Always look both ways before proceeding on a green light. The longer the amber light at the intersection, the greater the temptation for irresponsible drivers to increase speed in order to get through the intersection. The simple fact that 55 per cent of vehicular fatalities happen at intersections should be enough reason for increased enforcement.
• Quick, quick, slow: Speeders who pass on the highway only to slow down for the next exit frustrate even the most even-tempered driver. Drivers who cannot keep a constant speed on the freeway and refuse to use cruise control cause unnecessary stress for us all. Driving slowly in a lane reserved for faster traffic is impolite and illegal where signs direct slower traffic to keep right.
• Who’s on first? Many drivers with no idea who has right of way cause confusion and congestion at intersections. This includes the simple first-come-first-go rule at a four-way stop. Other drivers will not move to the left lane of a freeway to accommodate vehicles entering the freeway. The merge sign makes it mandatory for drivers on the freeway to assist entering traffic by slowing, speeding up or changing lanes.
• Excuse me while I … Driving when distracted takes many forms. Talking on a hand-held cellphone while trying to negotiate a maze of streets, pedestrians, cyclists and other distracted drivers is ridiculous and recent legislation should go a long way to discourage these hazardous drivers. Texting is even more dangerous.

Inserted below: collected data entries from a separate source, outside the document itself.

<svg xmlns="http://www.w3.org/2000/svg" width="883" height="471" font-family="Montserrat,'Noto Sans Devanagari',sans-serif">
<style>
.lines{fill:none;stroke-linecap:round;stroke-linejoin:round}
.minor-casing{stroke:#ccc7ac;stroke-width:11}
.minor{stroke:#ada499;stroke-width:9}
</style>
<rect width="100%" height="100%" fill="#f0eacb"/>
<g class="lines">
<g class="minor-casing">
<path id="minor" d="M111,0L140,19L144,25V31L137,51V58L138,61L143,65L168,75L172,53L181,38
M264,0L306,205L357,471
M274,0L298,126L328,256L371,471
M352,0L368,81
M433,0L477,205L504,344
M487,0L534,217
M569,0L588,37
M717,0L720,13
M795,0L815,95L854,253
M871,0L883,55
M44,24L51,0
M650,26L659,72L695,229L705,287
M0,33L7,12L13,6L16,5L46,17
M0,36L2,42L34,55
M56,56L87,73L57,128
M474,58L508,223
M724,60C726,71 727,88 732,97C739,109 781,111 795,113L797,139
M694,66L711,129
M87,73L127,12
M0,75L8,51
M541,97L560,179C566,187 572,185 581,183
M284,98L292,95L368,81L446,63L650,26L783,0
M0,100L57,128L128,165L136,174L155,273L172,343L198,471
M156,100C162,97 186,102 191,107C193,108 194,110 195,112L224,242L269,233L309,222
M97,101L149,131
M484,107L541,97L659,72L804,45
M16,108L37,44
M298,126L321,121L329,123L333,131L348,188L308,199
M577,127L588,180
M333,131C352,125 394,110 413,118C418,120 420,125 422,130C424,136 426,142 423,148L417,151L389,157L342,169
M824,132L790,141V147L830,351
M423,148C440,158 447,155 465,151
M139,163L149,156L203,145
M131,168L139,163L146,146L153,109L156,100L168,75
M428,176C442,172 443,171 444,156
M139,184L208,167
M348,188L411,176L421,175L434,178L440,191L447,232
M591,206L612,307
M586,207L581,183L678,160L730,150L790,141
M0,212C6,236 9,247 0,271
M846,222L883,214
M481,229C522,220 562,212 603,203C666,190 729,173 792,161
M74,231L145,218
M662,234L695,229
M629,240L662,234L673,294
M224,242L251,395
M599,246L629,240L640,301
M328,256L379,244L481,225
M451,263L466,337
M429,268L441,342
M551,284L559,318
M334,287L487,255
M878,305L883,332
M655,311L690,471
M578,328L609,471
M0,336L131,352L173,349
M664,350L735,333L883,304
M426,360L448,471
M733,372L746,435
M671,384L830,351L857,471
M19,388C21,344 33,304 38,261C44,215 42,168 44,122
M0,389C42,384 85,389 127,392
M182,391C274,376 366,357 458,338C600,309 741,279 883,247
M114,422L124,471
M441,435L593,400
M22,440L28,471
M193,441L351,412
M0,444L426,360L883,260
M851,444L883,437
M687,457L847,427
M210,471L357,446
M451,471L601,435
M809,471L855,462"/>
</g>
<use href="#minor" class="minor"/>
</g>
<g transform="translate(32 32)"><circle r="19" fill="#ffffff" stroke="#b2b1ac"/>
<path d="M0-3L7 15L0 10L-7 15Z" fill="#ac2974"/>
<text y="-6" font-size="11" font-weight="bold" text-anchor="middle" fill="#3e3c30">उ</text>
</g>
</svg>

Eating and drinking while operating a motor vehicle is not against the law but it is a major irritant mentioned in the correspondence which I receive from readers of this column.

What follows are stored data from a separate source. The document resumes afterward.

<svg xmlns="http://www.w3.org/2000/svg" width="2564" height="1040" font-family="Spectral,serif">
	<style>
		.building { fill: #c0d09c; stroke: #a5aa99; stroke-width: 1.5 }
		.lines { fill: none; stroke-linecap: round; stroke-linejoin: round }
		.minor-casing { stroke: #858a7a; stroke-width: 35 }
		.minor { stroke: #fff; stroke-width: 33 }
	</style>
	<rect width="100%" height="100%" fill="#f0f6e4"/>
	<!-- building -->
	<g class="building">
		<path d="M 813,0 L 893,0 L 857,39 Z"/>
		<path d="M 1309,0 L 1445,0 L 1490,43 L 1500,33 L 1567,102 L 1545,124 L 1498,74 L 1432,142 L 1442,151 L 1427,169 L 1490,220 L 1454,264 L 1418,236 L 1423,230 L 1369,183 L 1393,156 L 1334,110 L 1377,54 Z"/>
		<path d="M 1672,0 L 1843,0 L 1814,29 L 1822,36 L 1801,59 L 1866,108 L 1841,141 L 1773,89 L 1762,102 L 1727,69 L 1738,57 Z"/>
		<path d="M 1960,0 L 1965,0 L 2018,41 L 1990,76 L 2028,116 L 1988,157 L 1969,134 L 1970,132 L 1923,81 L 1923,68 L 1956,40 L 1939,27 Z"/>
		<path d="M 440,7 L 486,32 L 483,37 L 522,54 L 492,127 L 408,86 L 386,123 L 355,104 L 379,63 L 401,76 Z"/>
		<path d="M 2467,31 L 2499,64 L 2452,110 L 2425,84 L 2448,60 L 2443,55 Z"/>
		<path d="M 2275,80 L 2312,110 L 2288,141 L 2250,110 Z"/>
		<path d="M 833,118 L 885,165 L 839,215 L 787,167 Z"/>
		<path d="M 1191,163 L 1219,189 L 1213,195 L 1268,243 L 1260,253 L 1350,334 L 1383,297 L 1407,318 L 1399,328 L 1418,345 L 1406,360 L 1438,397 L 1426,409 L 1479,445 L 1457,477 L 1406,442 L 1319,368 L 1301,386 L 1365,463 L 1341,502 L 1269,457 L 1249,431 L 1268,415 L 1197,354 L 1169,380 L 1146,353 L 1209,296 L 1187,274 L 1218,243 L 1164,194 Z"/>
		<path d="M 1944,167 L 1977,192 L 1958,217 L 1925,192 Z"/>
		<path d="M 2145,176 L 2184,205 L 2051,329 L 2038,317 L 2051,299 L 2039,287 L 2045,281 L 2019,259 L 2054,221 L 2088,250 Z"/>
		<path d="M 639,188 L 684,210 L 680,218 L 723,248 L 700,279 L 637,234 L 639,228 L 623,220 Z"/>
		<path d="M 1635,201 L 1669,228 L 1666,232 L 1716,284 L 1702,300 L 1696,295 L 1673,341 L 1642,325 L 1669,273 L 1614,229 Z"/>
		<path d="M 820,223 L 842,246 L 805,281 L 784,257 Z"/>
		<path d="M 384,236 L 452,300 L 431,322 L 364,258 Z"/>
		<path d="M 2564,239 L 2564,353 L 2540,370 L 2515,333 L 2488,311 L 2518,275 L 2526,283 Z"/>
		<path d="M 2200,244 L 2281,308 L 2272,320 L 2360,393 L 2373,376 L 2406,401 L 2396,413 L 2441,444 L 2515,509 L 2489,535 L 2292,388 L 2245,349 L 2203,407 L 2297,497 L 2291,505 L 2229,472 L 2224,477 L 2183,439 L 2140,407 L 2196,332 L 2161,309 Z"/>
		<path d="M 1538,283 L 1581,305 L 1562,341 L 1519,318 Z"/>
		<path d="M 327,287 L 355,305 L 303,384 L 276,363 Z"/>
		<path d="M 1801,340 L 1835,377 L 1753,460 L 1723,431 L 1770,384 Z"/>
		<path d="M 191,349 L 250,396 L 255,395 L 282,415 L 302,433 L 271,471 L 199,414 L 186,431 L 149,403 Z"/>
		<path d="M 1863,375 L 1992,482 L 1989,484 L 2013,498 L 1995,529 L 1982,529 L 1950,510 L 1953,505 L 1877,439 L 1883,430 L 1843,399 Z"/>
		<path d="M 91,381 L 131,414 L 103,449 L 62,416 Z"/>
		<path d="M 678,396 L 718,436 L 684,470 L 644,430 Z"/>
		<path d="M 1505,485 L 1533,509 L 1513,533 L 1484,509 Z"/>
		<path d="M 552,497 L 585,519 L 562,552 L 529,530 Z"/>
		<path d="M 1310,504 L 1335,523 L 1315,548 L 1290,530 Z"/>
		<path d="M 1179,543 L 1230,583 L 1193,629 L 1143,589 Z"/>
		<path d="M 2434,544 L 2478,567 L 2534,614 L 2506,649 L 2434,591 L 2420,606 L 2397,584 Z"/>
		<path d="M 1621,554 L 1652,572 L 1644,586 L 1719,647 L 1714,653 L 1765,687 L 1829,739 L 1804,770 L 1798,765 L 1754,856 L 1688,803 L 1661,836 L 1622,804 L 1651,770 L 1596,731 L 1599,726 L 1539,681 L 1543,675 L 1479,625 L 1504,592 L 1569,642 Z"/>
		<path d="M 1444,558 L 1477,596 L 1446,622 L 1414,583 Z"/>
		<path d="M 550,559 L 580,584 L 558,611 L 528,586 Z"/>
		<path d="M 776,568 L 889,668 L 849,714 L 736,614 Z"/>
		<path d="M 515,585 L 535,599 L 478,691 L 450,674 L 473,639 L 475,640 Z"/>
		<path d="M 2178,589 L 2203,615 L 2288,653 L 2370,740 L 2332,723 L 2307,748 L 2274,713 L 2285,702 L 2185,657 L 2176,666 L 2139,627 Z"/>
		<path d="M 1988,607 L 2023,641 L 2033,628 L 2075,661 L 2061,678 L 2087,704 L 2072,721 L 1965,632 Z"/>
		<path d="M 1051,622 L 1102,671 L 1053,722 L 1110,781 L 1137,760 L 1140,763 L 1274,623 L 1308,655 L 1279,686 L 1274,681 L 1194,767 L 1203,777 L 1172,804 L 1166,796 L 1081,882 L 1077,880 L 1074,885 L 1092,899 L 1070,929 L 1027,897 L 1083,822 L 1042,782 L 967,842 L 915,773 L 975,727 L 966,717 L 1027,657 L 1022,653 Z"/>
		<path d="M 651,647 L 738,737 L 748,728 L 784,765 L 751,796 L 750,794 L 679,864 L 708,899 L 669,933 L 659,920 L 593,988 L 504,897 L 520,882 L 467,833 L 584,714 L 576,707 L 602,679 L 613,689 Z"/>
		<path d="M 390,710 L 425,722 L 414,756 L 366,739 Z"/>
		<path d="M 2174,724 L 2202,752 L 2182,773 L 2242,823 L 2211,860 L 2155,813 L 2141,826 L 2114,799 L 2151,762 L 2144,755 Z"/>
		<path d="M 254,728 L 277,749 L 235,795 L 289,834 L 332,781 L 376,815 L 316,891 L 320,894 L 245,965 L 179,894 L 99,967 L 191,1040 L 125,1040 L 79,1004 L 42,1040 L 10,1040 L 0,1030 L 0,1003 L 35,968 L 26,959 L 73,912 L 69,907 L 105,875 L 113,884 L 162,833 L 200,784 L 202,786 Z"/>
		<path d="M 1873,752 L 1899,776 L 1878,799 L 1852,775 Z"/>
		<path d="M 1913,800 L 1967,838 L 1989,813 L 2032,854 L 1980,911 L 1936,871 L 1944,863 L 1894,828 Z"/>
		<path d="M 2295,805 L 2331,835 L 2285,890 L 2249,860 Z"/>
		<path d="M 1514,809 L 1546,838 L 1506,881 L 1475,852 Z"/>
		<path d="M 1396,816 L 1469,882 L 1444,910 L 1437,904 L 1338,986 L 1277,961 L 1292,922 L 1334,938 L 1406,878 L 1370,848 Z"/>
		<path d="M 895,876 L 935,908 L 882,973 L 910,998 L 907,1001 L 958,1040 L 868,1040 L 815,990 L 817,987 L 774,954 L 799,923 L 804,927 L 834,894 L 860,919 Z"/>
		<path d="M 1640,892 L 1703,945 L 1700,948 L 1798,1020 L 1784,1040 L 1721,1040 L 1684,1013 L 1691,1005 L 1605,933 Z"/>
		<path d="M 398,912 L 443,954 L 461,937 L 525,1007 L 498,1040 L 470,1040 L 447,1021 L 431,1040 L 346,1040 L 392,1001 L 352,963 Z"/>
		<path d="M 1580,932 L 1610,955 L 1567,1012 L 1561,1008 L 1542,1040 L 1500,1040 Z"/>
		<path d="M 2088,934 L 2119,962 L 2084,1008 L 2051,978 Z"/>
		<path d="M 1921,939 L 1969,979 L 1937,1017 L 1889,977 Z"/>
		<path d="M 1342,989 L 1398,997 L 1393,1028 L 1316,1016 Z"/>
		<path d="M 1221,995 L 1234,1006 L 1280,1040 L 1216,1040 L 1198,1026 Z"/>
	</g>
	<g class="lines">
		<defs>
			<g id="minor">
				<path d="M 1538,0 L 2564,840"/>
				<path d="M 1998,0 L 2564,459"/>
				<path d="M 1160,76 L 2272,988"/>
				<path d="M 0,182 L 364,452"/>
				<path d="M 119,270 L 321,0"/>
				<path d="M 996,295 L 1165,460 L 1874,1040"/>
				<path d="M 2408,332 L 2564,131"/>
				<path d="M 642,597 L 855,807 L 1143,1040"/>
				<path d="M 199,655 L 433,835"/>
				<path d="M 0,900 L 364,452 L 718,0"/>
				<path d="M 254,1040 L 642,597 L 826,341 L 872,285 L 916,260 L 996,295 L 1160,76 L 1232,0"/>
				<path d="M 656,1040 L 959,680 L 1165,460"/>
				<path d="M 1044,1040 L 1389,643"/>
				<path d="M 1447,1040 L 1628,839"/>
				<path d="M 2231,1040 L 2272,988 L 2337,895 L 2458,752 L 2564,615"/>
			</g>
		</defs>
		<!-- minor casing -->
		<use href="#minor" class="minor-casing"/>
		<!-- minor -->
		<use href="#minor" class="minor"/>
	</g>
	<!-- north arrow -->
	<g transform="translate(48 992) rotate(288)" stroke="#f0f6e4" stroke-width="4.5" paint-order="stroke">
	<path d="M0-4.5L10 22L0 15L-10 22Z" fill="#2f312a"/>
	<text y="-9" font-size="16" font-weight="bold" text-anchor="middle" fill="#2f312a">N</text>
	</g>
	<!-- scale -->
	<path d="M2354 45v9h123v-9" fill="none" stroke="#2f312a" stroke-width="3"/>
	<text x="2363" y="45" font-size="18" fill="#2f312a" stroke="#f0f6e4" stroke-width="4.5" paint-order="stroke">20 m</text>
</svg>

Boom box bullies cannot possibly hear hazards and react to audible warnings in traffic. Not only are they unsafe, they’re very rude.
Having a small pet on a driver’s shoulder is a nutty way to drive. Small dogs do nothing to enhance the driving experience. They also block out the space needed for a proper shoulder check. Pets should always be transported in a safe, approved container. A frightened cat hiding under the brake pedal is a worrisome situation, particularly at high speed.
Reading a map or a book while driving borders on insanity, but is all too common on our roads.
Loud vehicles of any type are an unnecessary distraction.
Cyclists without helmets also made our list of pet peeves. In fact, there were so many complaints about the relationship between cyclists and motorists, that a whole column will be dedicated to the topic soon.
Steve Wallace is a longtime teacher and owner of the Wallace Driving School in Victoria.